Bug #99370 Semi-synchronous replication executes un-acknowledged transactions
Submitted: 27 Apr 2020 15:12 Modified: 19 May 2020 16:40
Reporter: Erol Guven (OCA) Email Updates:
Status: Closed Impact on me:
None 
Category:MySQL Server: Documentation Severity:S2 (Serious)
Version:5.7.29 OS:Any
Assigned to: CPU Architecture:Any

[27 Apr 2020 15:12] Erol Guven
Description:
If the master node goes down before it receives a replication acknowledgement from the slave, it still executes that transaction when the server restarts.

This problem is also documented in MySQL and InnoDB Crash Recovery section of the this article https://www.percona.com/community-blog/2018/08/23/question-about-semi-synchronous-replicat...

Some relevant configs from my.cnf

# master is configured to wait "forever" until it receives at least one slave replicating
rpl_semi_sync_master_enabled=1
rpl_semi_sync_master_timeout=604800000

gtid-mode=ON
enforce-gtid-consistency
sync_binlog=1
innodb_flush_log_at_trx_commit=1

How to repeat:
How to reproduce:
1. Setup master-slave semi-synchronous cluster with at least one slave
2. Stop slave thread on the slave node(s)
3. Write a transaction on master. It will wait until, the transaction is replicated. The transaction is not yet committed.
4. Stop and restart master node.
5. Upon restart, notice that the transaction from step#3 is now applied on the database.

Desired behavior:
The transaction from step#3 is not applied. MySQL should have recorded that the transaction was never acknowledged as committed, thus it should not have been applied.

Suggested fix:
Record acknowledged transactions and replay only those from the binary logs.

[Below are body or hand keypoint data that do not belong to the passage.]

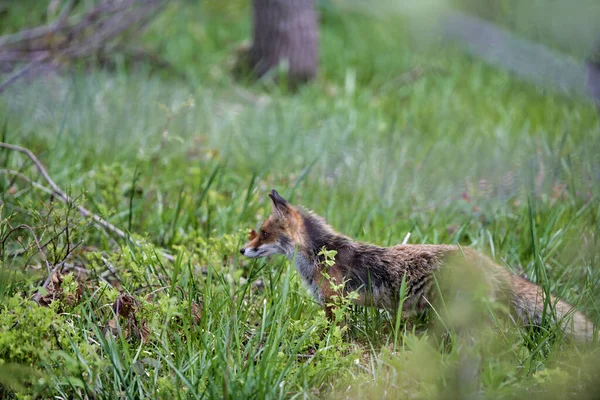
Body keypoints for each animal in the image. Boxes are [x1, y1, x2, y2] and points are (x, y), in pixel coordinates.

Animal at [240, 190, 596, 340]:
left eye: (264, 233)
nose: (243, 250)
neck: (320, 254)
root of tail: (486, 261)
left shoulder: (334, 303)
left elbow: (333, 334)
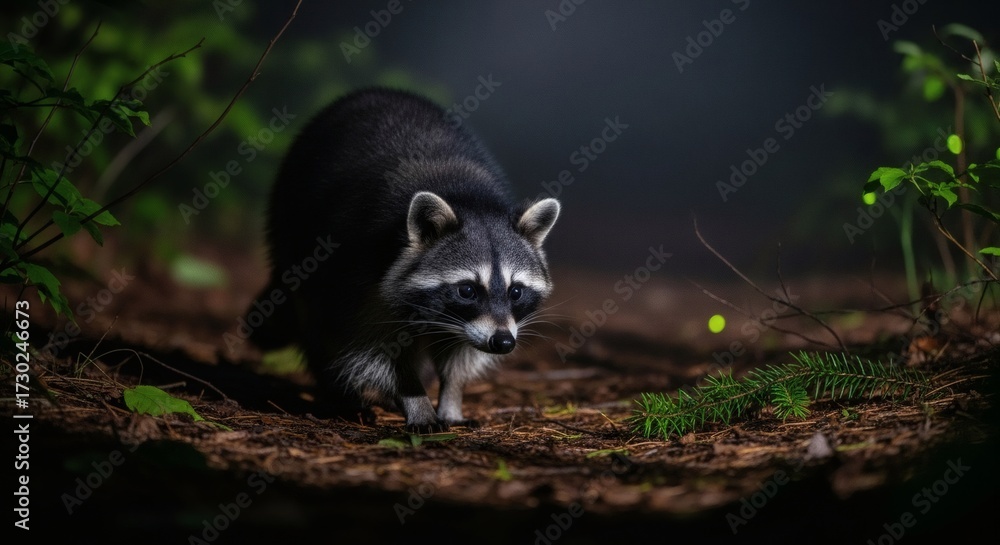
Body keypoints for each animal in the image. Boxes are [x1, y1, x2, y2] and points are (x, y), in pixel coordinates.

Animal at [252, 88, 560, 433]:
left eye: (515, 291)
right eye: (467, 290)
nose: (504, 342)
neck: (466, 196)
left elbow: (459, 355)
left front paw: (451, 397)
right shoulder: (357, 269)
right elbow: (371, 348)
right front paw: (415, 399)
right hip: (291, 227)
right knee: (318, 326)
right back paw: (339, 394)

Purge the un-acknowledged transactions from the binary logs.
[5 May 2020 11:40] MySQL Verification Team
Hi Erol,

This is expected behavior, a limitation that applies to the whole concept of semi-sync. It is not properly documented so I'll convert this into documentation bug so our doc team can improve on the details in the documentation.

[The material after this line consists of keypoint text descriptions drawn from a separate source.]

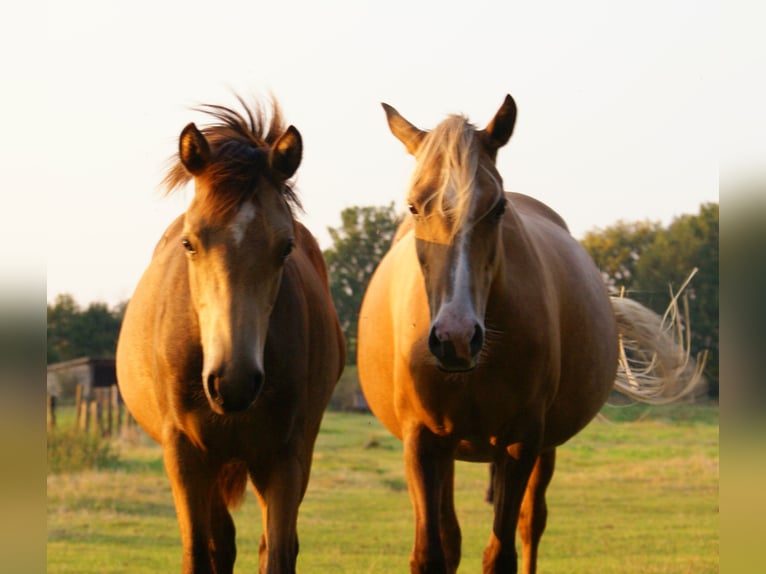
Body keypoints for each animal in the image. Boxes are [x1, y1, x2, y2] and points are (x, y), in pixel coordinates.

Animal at [117, 99, 344, 574]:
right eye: (189, 243)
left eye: (285, 247)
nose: (232, 382)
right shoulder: (186, 456)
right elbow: (199, 552)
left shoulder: (284, 457)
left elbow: (278, 552)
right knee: (221, 541)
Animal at [358, 95, 704, 574]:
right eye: (414, 207)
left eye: (498, 207)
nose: (455, 337)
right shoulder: (422, 442)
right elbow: (431, 553)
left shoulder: (521, 442)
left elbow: (501, 553)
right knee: (453, 536)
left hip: (542, 449)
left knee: (530, 525)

When using semi-sync, the correct way to recover after a master failure without losing losslessness is to *discard* the master and fail over to the most up-to-date slave. This is consistent because transactions for which the master did not receive an ACK have neither been acknowledged to the committing client nor externalized to other clients, so we simply lose them.

all best
Bogdan

p.s.
You might want to switch to group replication where this problem does not exist
[19 May 2020 16:40] Margaret Fisher
Posted by developer:
 
Thanks for raising this issue. I've added a note to
https://dev.mysql.com/doc/refman/8.0/en/replication-semisync.html 
and earlier release versions:

Important:
 With semisynchronous replication, if the master crashes and a failover to a slave is carried out, the failed master should not be reused as the replication master, and should be discarded. It could have transactions that were not acknowledged by any slave, which were therefore not committed before the failover. 
 If your goal is to implement a fault-tolerant replication topology where all the servers receive the same transactions in the same order, and a server that crashes can rejoin the group and be brought up to date automatically, you can use Group Replication to achieve this.